The social economy and social investment market are diverse and often fragmented. Supporting them properly requires a mechanism that can accommodate plurality, with decision making authority (and accountability) sufficiently delegated to local experienced practitioners who understand their markets.

Implemented correctly, this model will also contribute positively towards increased systemic stability of the financial system because heterogeneous financial environments are inherently more resistant to contagion and system shocks. The benefit will be proportionate to the size of the social economy compared with the traditional economy – a compelling reason in itself to grow the social economy and integrate it more broadly within the European mainstream economy.

New challenges

The task force for ESIF is in dialogue with DG Internal Market and Services of the European Commission. Both would like to avoid establishing a new European institution and therefore a partnership agreement is being negotiated with the European Investment Fund (EIF) with a view to them implementing ESIF. The EIF has been developing a similar concept and therefore this partnership is welcome and likely to be mutually supported.

The objective is to evolve the 12 principles of the Communiqué into a technically robust and financially sustainable model so that it can be adopted by the European Commission. An initial budget for pilot projects is being finalised with the EIF, with seed capital expected from the European Investment Bank (EIB). Private match funding for the pilots will be sought from 2012. The pilot phase will run for the next two years until the 2014-2020 European budget is implemented.

There is a lot of work to be done

Some principles of the Communiqué challenge the status quo in Brussels and Luxembourg. For example, the EIF typically invest equity capital on a pari passu basis with co-investors – but this will be difficult for ESIF to achieve.

Investors with national priorities (such as KfW, CDC or Big Society Capital) are unlikely to invest at a European-wide level if those funds are not explicitly committed to their own regions. International and commercial investors (such as Deutsche Bank, Société Générale or JP Morgan) may be attracted, but probably only to invest by way of debt obligations and not equity capital.
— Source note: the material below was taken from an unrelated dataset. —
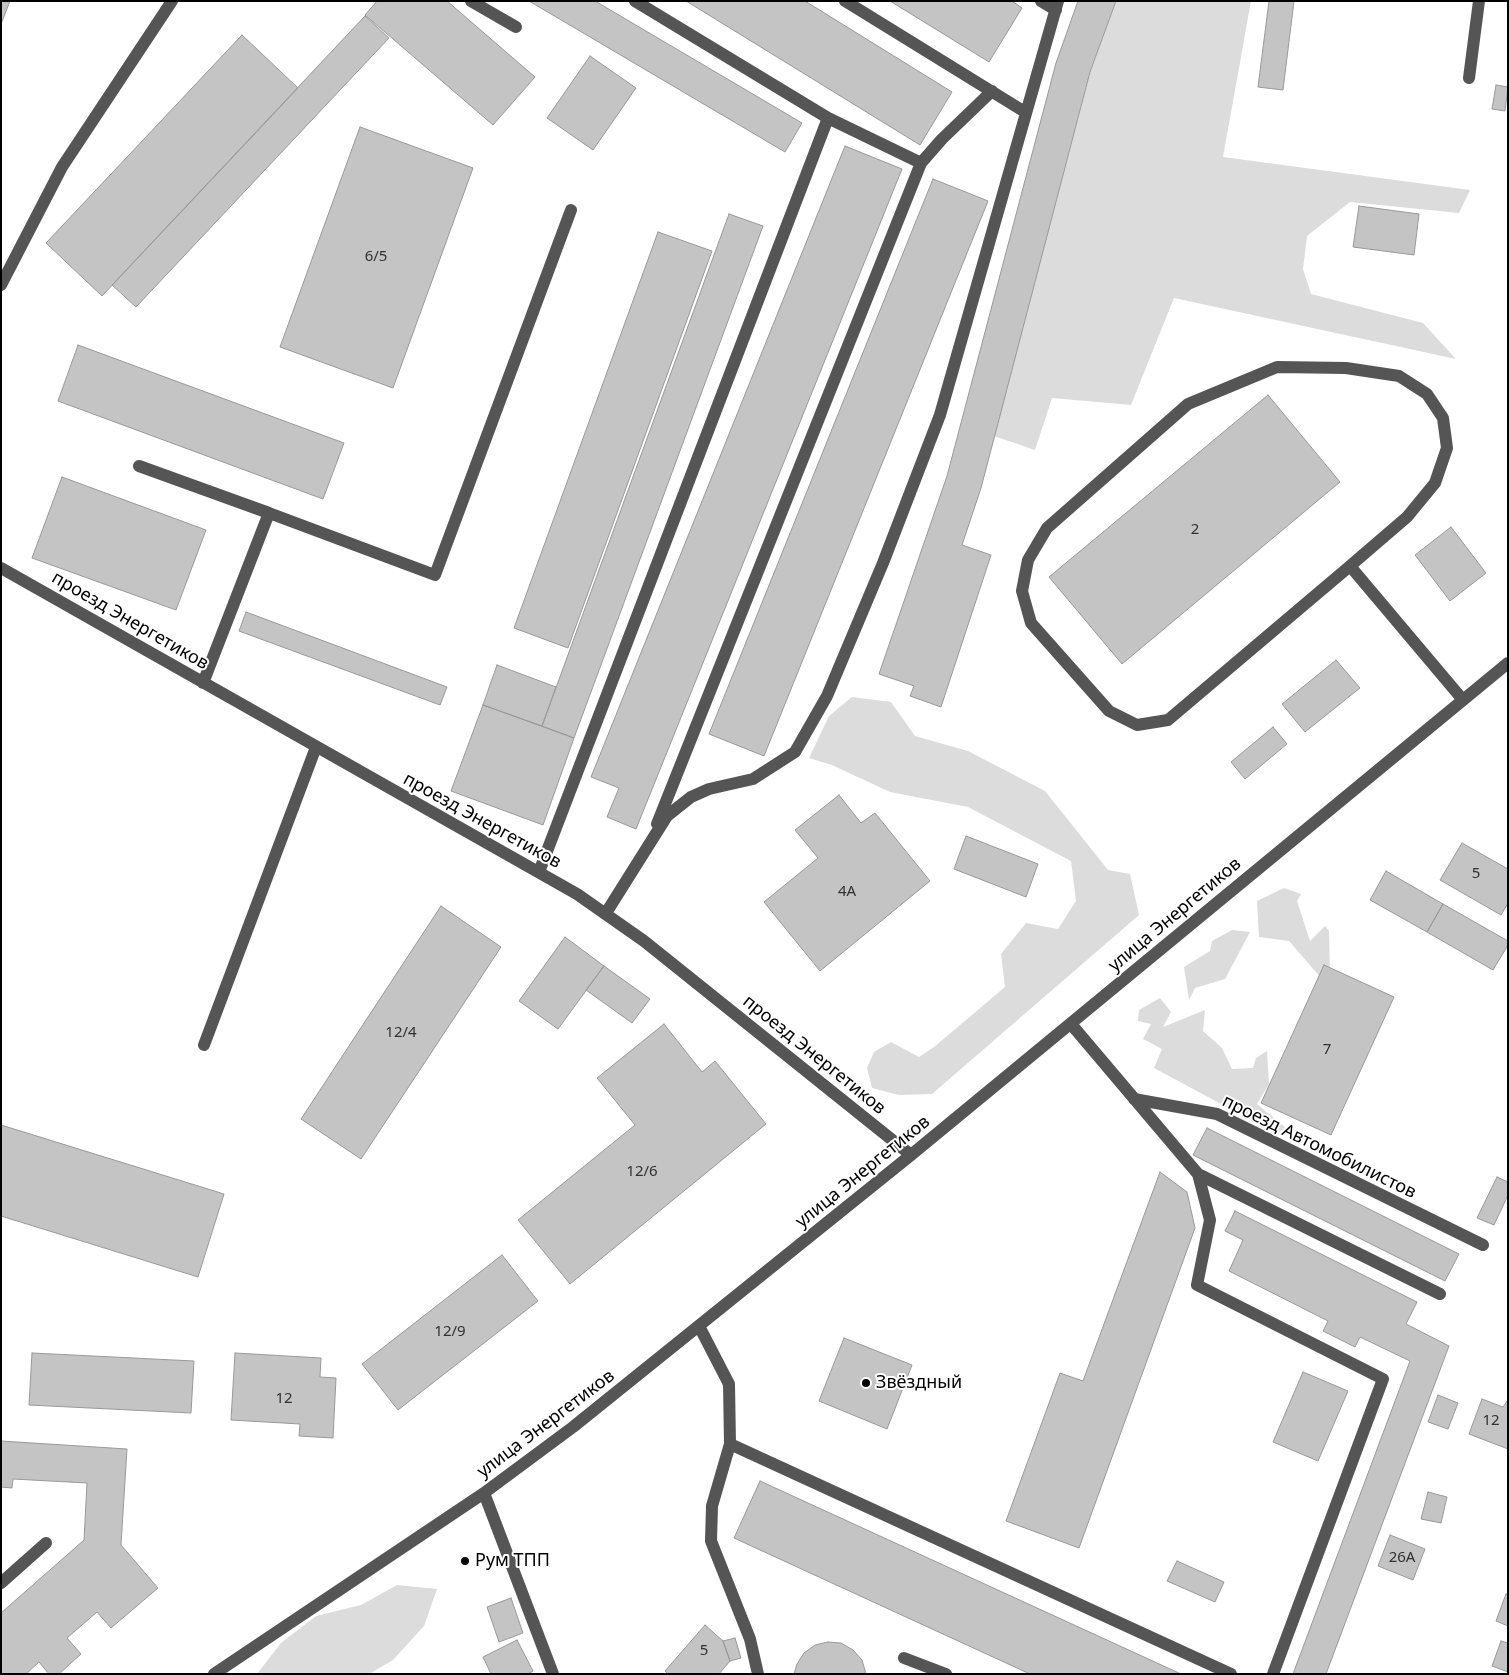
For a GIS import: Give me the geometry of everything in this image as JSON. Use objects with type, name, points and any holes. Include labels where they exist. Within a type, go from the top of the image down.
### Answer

Something must give. For ESIF to attract non-public capital in a meaningful way, it will need to be tailored to both the interests of nationally based investors and international investors. A small number of private foundations or niche investors may otherwise be attracted, but the large pool of non-public and commercial capital is unlikely to budge.

This is just one of the conundrums that will need to be unpicked during the pilot phase from 2012 – 2013. There are other issues such as risk appetite, types of capital required, and the need to build capacity amongst local investors and intermediaries.

Fortunately the ESIF Communiqué is a roadmap for resolving these issues.

An open platform going forwards

The task force for ESIF is an open platform and seeks to create a representative and authoritative voice for social investment practitioners across Europe in influencing how the ESIF mechanism should be structured. Social investors and alternative financiers are invited to join and support the task force, to strengthen the body of experience and to participate in the pilot phase.